Work order 1: Reproduce the patch description from "This commit reintroduces" through "scaled floating-point value.", inclusive, substituting "the instruction combiner" for "InstCombine".
Work order 2: Transcribe the stored data entries between the lines holding "In questo caso, vi consigliamo di applicare" and "מחזיק במידע על אזרחי ישראל?", inclusive, and omit the pictures.

[llvm] [AArch64] Fix #94909: Optimize vector fmul(sitofp(x), 0.5) -> scvtf(x, 2) (PR #141480)
JP Hafer via llvm-commits
llvm-commits at lists.llvm.org
Mon Jun 16 07:24:26 PDT 2025
https://github.com/jph-13 updated https://github.com/llvm/llvm-project/pull/141480
>From ef6dbc60db790df522ceb6201dd92701d85c79f2 Mon Sep 17 00:00:00 2001
From: JP Hafer <jhafer at mathworks.com>
Date: Tue, 10 Jun 2025 13:53:00 -0400
Subject: [PATCH] [AArch64] Fix #94909: Optimize vector fmul(sitofp(x), 0.5) ->
scvtf(x, 2)
This commit reintroduces the optimization in InstCombine that was previously removed due to limited applicability.
See: #91924
This update targets `fmul(sitofp(x), C)` where `C` is a constant reciprocal of a power of two. For both scalar and vector inputs, if we have `sitofp(X) * C` (where `C` is `1/2^N`), this can be optimized to `scvtf(X, 2^N)`. This eliminates the floating-point multiply by directly converting the integer to a scaled floating-point value.

Stored data entries

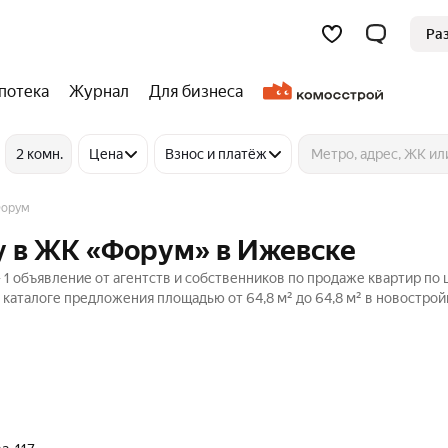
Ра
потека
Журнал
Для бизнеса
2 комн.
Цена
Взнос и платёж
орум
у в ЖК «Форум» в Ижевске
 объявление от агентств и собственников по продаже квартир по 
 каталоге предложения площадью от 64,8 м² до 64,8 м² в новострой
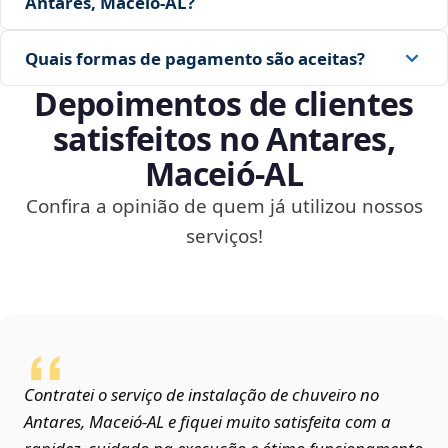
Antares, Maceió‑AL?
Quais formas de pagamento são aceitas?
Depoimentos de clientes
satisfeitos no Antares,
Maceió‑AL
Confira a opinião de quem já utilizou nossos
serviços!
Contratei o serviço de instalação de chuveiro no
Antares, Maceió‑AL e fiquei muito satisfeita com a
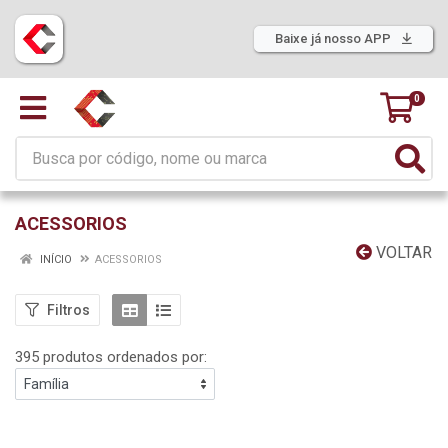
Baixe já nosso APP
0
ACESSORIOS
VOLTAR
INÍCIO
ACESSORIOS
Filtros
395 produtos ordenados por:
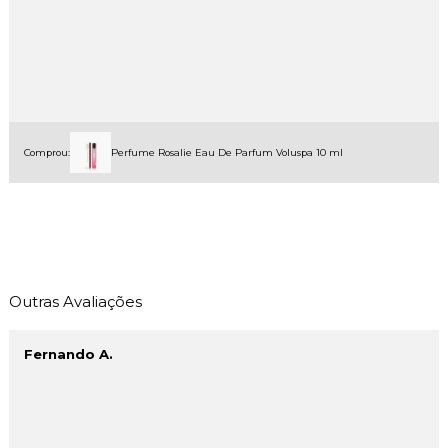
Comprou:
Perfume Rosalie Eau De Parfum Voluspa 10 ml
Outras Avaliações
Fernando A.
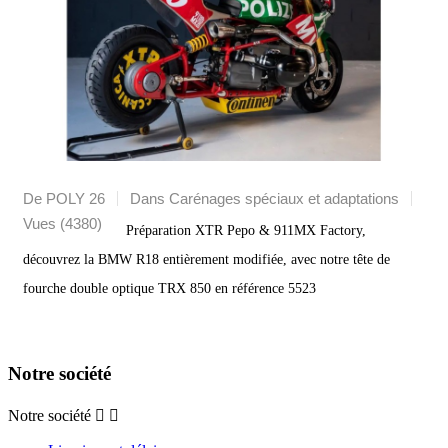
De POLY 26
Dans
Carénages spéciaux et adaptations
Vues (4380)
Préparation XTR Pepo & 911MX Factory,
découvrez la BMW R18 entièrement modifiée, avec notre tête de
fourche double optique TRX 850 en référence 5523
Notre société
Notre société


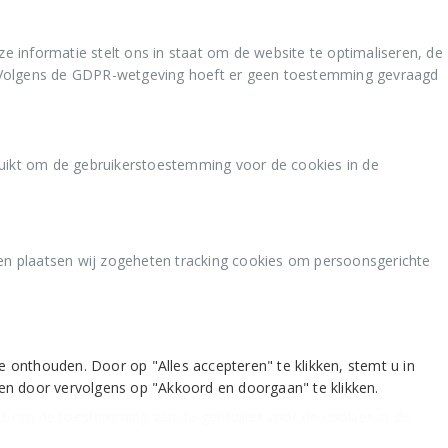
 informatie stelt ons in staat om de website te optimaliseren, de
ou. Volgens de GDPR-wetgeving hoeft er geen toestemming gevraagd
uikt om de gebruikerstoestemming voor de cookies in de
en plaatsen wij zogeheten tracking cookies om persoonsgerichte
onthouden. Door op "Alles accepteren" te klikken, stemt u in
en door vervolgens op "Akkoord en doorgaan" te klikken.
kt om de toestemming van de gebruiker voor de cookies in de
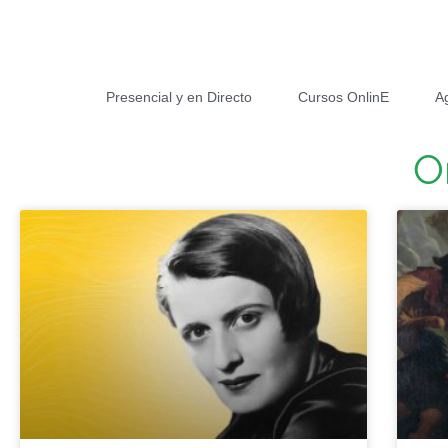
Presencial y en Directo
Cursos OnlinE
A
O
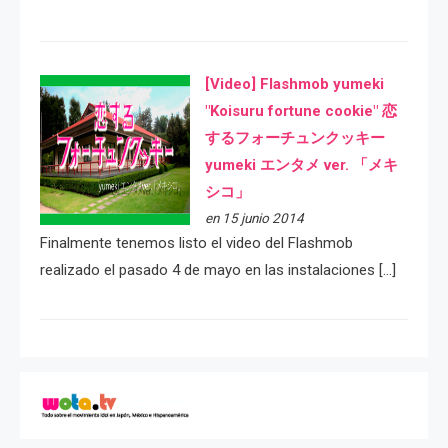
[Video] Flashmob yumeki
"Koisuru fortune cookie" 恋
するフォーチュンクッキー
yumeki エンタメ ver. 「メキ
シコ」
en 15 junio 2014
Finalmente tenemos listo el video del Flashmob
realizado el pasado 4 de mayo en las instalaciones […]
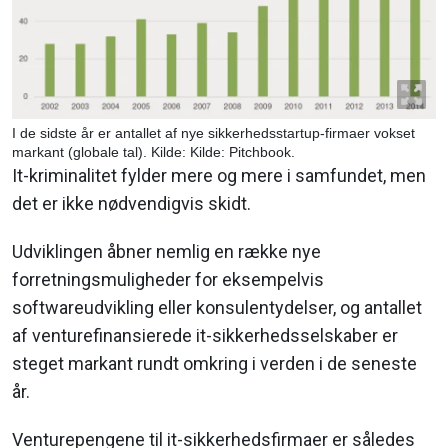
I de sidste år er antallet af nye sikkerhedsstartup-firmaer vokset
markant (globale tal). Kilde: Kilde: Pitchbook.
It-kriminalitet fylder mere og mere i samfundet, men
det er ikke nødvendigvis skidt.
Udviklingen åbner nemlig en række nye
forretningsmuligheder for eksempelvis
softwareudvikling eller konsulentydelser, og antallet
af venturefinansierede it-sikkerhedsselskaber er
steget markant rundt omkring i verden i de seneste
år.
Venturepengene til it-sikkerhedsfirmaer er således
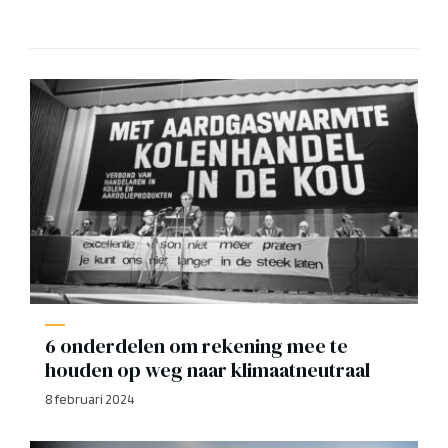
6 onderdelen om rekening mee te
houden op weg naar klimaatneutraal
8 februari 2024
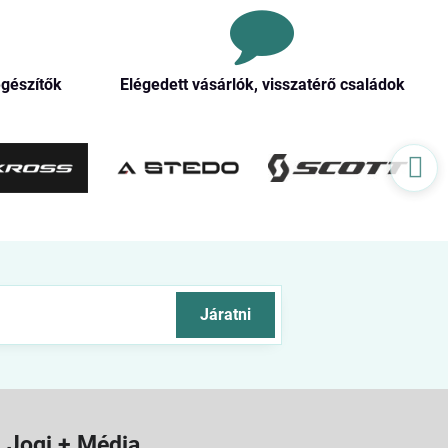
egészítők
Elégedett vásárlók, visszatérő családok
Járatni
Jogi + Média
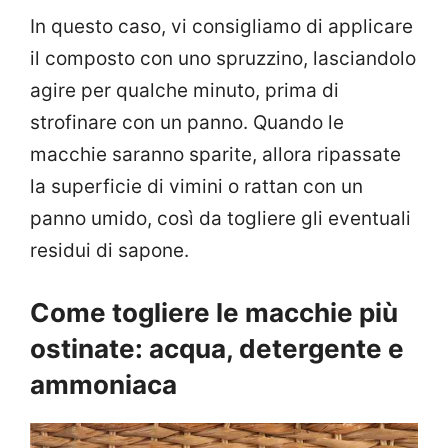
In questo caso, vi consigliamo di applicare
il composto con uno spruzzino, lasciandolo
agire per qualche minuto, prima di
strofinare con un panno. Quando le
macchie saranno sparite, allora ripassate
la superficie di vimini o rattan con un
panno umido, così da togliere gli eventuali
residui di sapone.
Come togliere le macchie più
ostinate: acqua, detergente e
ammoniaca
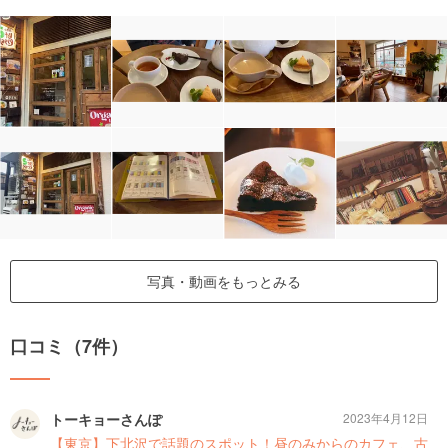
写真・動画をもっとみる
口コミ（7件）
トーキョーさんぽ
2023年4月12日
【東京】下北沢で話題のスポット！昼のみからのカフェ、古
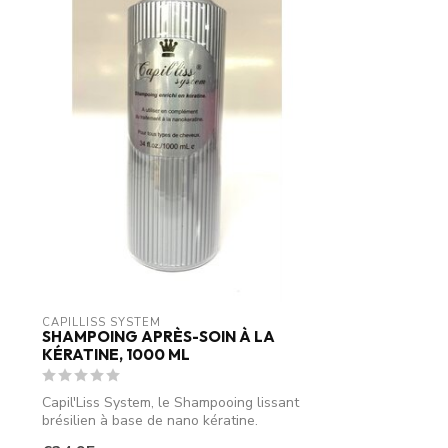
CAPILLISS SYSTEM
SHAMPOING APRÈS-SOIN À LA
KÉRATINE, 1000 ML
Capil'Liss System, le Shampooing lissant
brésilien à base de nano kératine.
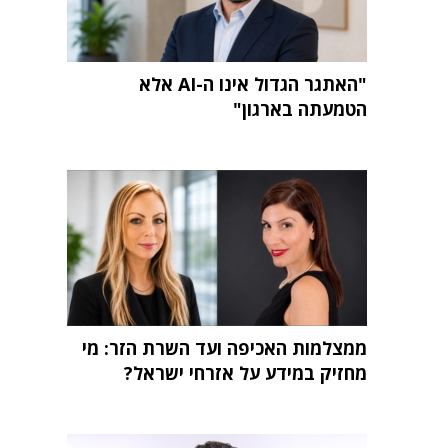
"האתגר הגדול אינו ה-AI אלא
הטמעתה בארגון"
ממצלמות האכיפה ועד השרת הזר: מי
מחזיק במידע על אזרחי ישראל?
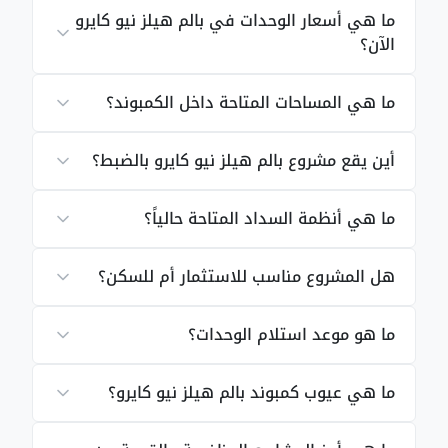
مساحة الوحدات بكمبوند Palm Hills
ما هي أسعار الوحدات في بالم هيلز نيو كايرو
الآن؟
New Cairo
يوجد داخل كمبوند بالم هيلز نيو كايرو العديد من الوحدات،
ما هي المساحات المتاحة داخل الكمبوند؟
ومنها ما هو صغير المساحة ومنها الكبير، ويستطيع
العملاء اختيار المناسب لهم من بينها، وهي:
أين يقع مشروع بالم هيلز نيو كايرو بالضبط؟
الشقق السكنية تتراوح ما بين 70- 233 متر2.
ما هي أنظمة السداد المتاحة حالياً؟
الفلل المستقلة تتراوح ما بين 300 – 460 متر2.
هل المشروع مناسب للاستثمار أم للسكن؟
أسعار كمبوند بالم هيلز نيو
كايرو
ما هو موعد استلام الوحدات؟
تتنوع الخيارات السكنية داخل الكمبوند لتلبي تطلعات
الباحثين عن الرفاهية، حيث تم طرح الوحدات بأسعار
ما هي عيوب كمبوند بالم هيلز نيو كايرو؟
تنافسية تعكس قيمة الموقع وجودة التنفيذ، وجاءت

Answer box 1:
This commit reintroduces the optimization in the instruction combiner that was previously removed due to limited applicability.
See: #91924
This update targets `fmul(sitofp(x), C)` where `C` is a constant reciprocal of a power of two. For both scalar and vector inputs, if we have `sitofp(X) * C` (where `C` is `1/2^N`), this can be optimized to `scvtf(X, 2^N)`. This eliminates the floating-point multiply by directly converting the integer to a scaled floating-point value.

Answer box 2:
In questo caso, vi consigliamo di applicare
il composto con uno spruzzino, lasciandolo
agire per qualche minuto, prima di
strofinare con un panno. Quando le
macchie saranno sparite, allora ripassate
la superficie di vimini o rattan con un
panno umido, così da togliere gli eventuali
residui di sapone.
Come togliere le macchie più
ostinate: acqua, detergente e
ammoniaca
写真・動画をもっとみる
口コミ（7件）
トーキョーさんぽ
2023年4月12日
【東京】下北沢で話題のスポット！昼のみからのカフェ、古
CAPILLISS SYSTEM
SHAMPOING APRÈS-SOIN À LA
KÉRATINE, 1000 ML
Capil'Liss System, le Shampooing lissant
brésilien à base de nano kératine.
"האתגר הגדול אינו ה-AI אלא
הטמעתה בארגון"
ממצלמות האכיפה ועד השרת הזר: מי
מחזיק במידע על אזרחי ישראל?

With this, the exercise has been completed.